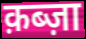
क़ब्ज़ा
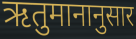
ऋतुमानानुसार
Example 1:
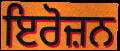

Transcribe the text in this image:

ਇਰੋਜ਼ਨ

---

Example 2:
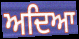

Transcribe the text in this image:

ਅਦਿਆ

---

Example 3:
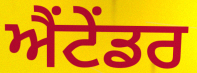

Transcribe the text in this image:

ਐਂਟੇਂਡਰ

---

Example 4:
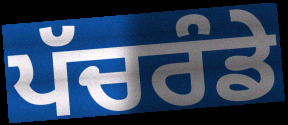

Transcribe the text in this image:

ਪੱਚਰੰਡੇ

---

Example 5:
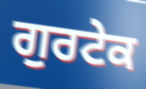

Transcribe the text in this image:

ਗੁਰਟੇਕ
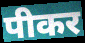
पीकर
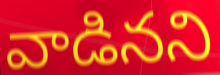
వాడినని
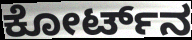
ಕೋರ್ಟ್‌ನ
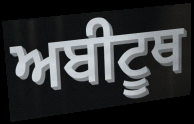
ਅਬੀਟੂਥ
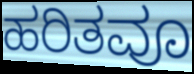
ಹರಿತವೂ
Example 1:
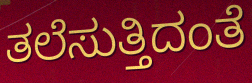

******

Please show every line above that contains the word "Example", copying each one in full. Case counts.

Example 1:
Example 2:
Example 3:
Example 4:
Example 5:
Example 1:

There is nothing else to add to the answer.